Faculty at Pennsylvania's 14 state universities will get two retroactive salary increases immediately and a third increase in the fall under a three-year contract approved by the system's board of governors Tuesday.
The contract, which was reached to end a three-day strike in October, also includes health-care concessions that the Pennsylvania State System of Higher Education said it needed to achieve cost savings.
The Association of Pennsylvania State College and University Faculties had previously ratified the agreement, which runs through June 2018. The contract covers faculty at Bloomsburg, California, Cheyney, Clarion, East Stroudsburg, Edinboro, Indiana, Kutztown, Lock Haven, Mansfield, Millersville, Shippensburg, Slippery Rock, and West Chester Universities.
The labor peace could be relatively short-lived.

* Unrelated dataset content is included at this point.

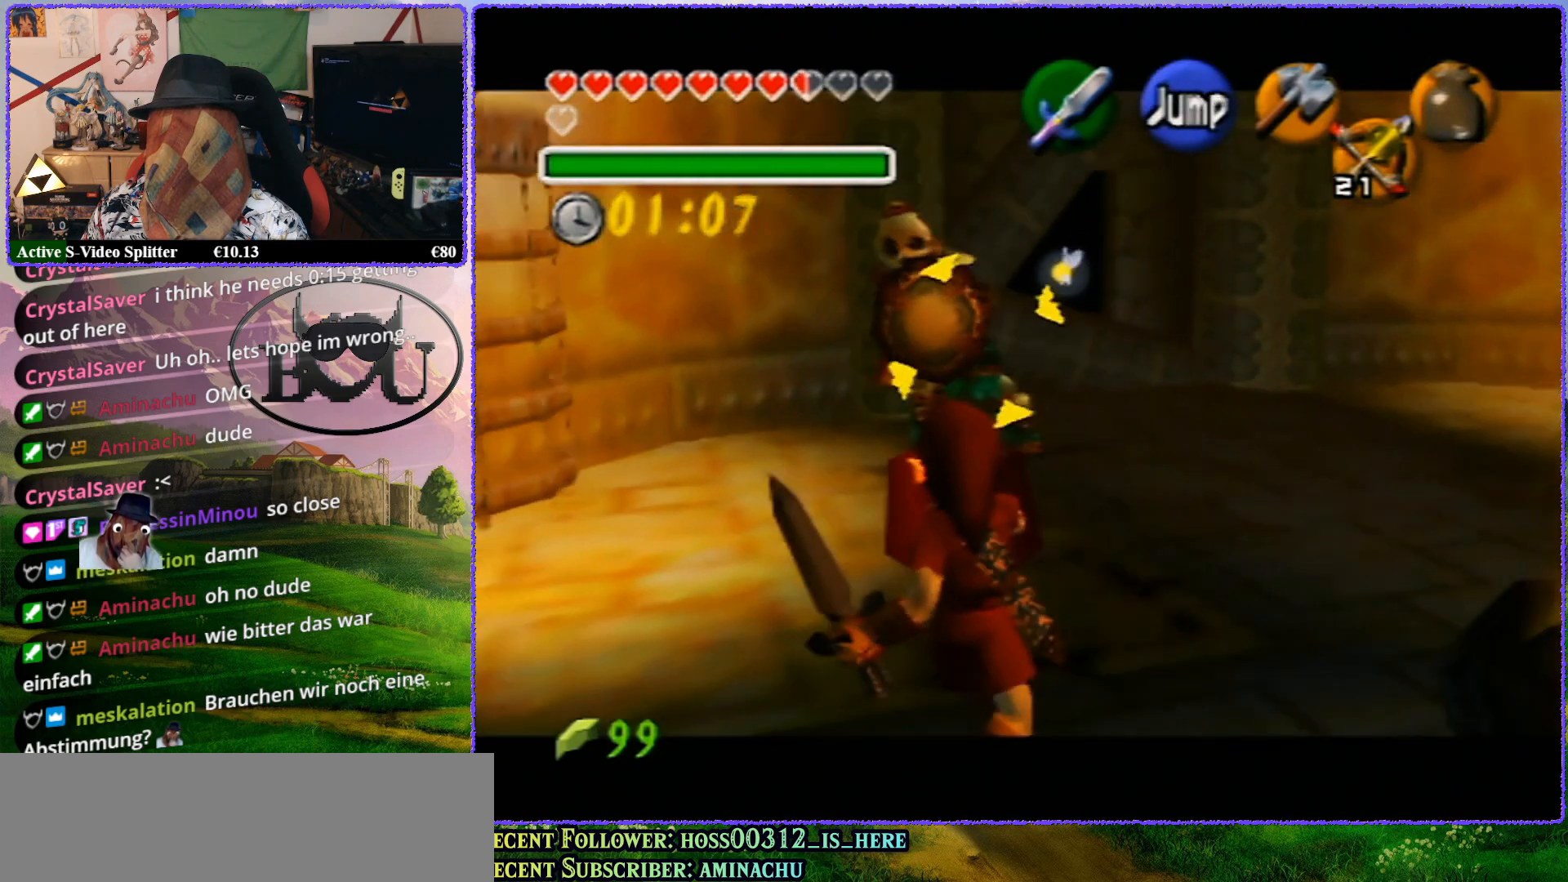
{"buttons": ["R1", "Z"], "left_stick": "center", "events": [[383, "A", "down"], [383, "left_stick", "center"], [450, "A", "up"]]}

Bargaining on the next contract is due to begin in August.
Under the contract, faculty who are not yet at the top of the pay scale will get a 2.5 or 5 percent raise, depending on where they fall on the scale, retroactive to January 2016. Those at top scale will get a one-time cash payment equivalent to 2.5 percent of their salary.
All faculty will receive a 2.75 percent increase retroactive to August and another 2 percent increase in fall 2017, the system said.
The current starting salary for a full-time instructor is $46,609, with the top scale at $112,238 for an experienced full professor.
Faculty will pay 18 percent of their health insurance premium, up from 15 percent, as well as deductibles and higher co-payments for some medical services and prescription drugs, said Kenn Marshall, system spokesman.
"We are pleased to have reached a successful conclusion to this process and look forward to working together to ensure our more than 100,000 students have continued access to educational opportunities that are of the highest quality at the best value for their investment," State System Chancellor Frank T. Brogan said.
Kenneth M. Mash, president of the faculty union that represents 5,500 faculty and coaches, said he looked forward to the next round of negotiations.
"We are glad this process is complete so our faculty and coaches can begin the new year focused on their students and doing what they do best," Mash said. "Our next step is to determine how our future negotiations can be more constructive and efficient."
The board also approved new agreements with coaches and nurses, and a two-year merit pool for nonunion employee raises.